谷先生:教えて褒めることを通して自己肯定感のあがる授業をVol.3:研究テーマはできるだけ狭く限定しよう

2015.06.12

「百年前の子ども」と「現代の子ども」と「百年後の子ども」を想像してみましょう。その生物学的な能力はそれほど変わらないと思います。
でも、学校教育で教えなければならない内容の量と質は大きく変化していますね。その量は増え続け、その質は次々と高度になります。
その指導内容の変化と、目の前の子どもたちの実態との間を埋めるものが「教育研究」です。ですから、教育研究とは、突き詰めるとすべて「指導法の工夫」です。

  1. 授業における指導法の工夫
  2. 教材開発における指導法の工夫
  3. カリキュラム開発における指導法の工夫
  4. 団の中で生きるスキル・指導法の工夫

教育研究に終わりはありません。日々の現場で具体的に仮説をもち、工夫を重ね、実践し、検証し続けるのです。
研究のための研究になってしまっては意味がありません。教育研究では次のように自分たちに問いかけてみることが大切だと思います。
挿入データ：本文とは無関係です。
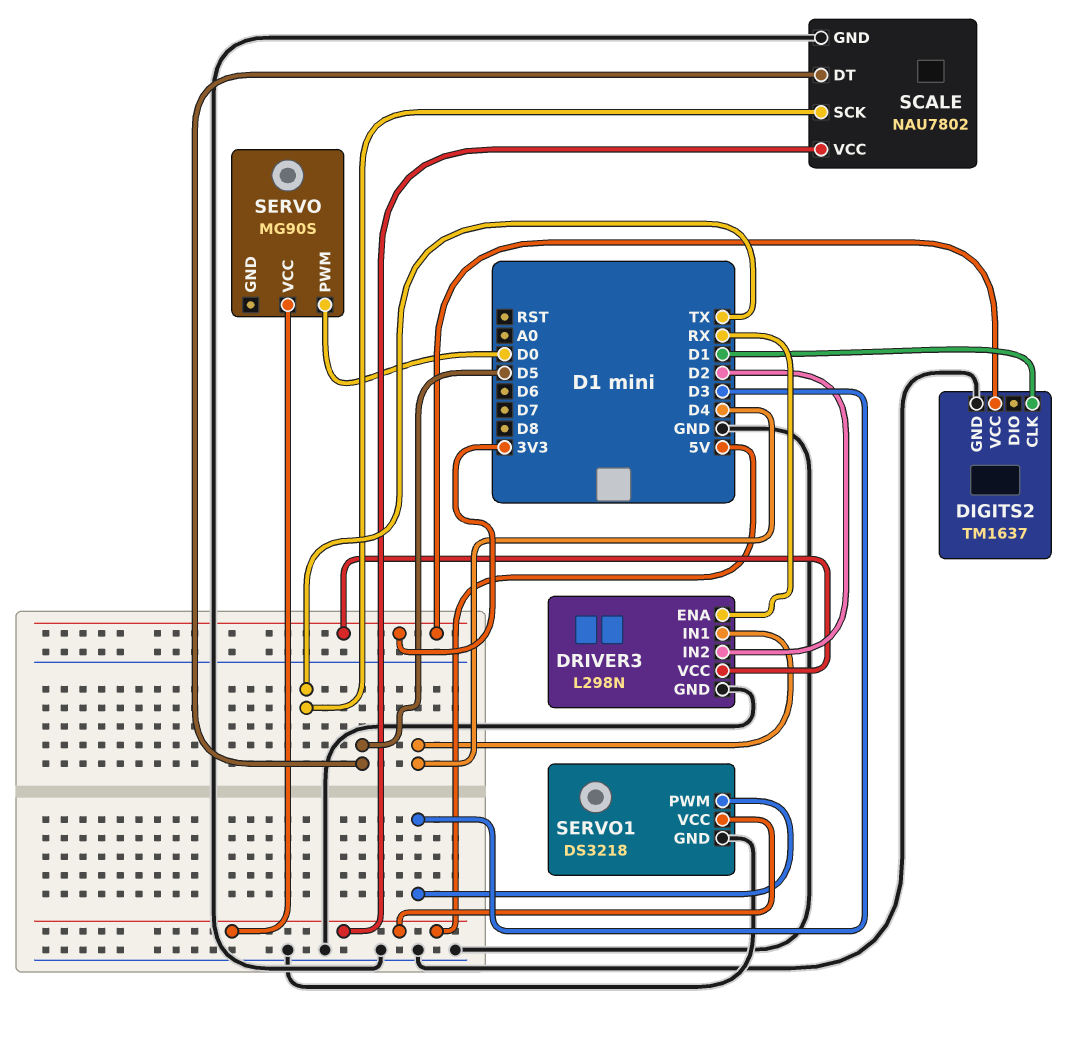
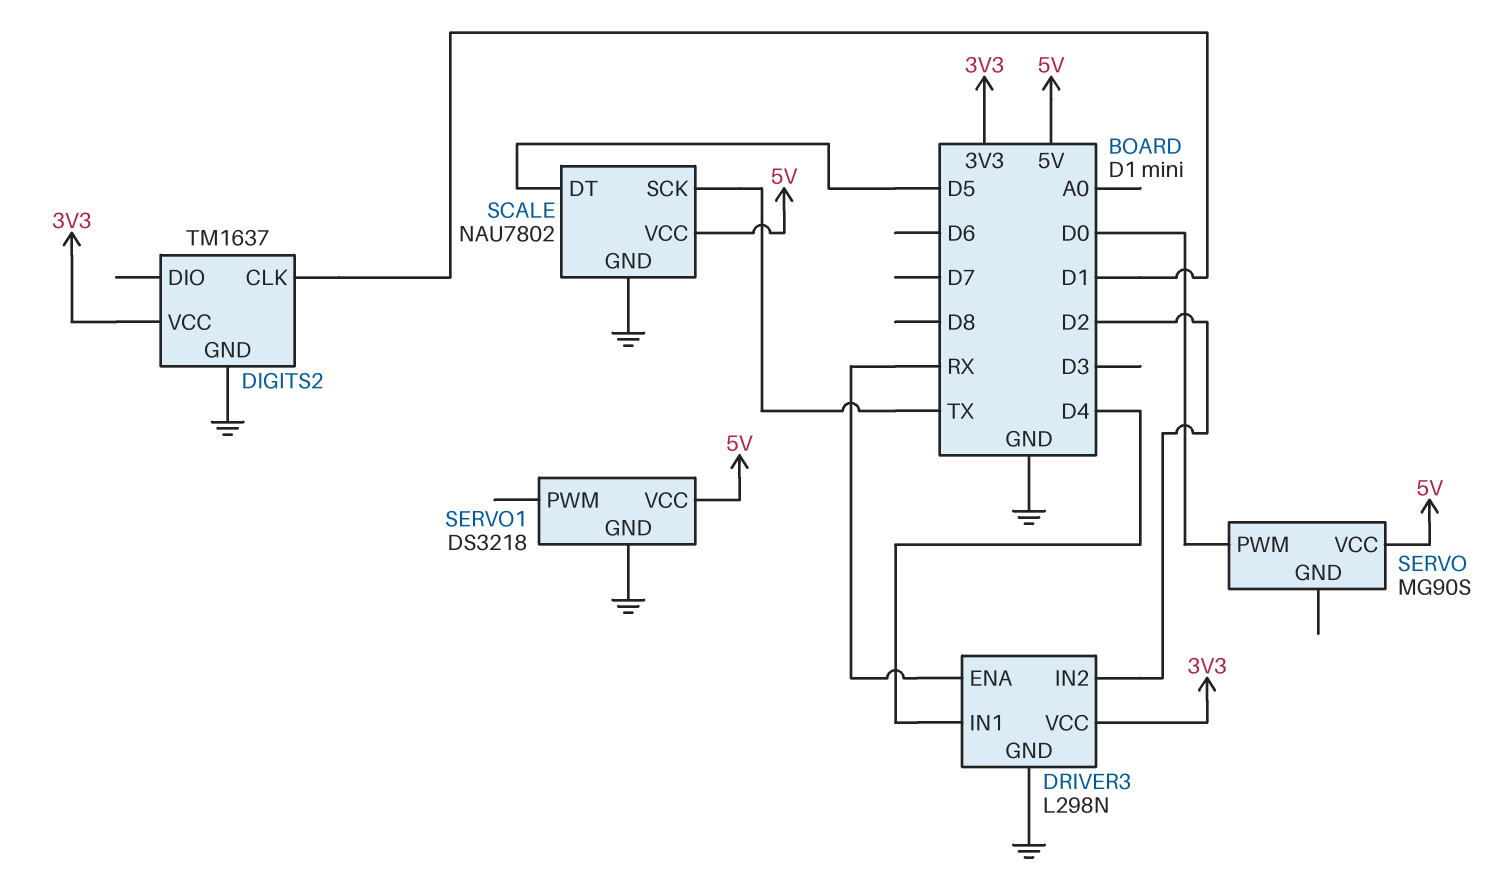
SERVO1 pin PWM: D3 -> none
  1. その研究は子ども達にとって役に立ったでしょうか。
  2. その研究によって、何かが楽に(効率的に)なったでしょうか。
  3. その研究によって、何か見えなかったものが見えるようになったでしょうか。
  4. その研究の取り組みの結果、子ども達は学習を好きになったでしょうか。
  5. 以上のことを、客観的に(数値的に、あるいは描写的に)評価できたでしょうか。
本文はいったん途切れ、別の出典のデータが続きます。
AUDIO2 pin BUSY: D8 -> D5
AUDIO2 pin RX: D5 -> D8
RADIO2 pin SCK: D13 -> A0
こうしたことを実現するために大切なことがいくつかあります。例えば「先行研究」を調べることや、具体的に考えること、テーマと結論を正対させることなどです。
ここでは、次のことについて触れてみます。

テーマを狭く限定すること。

研究のテーマはを大きくしないほうがいいのです。
「自分に自信をもてる子の育成」
「学力向上と豊かな心の育成を目指して」
このようなテーマは大きすぎますし、指導の場面をイメージできません。どうなったら成果があがったのかを評価することもできません。
玉川大学教職大学院で以前書かれた課題研究論文のテーマの中から比較的分かりやすいも紹介します。

  1. 算数科における単元第1時の要件の検討
  2. 非連続型テキストを含む説明的文章指導の開発
  3. 理科授業における検証可能な予想の設定に関する一考察

お手本とまでは言えないかもしれませんが、少なくとも何を研究したいのかは分かりますね。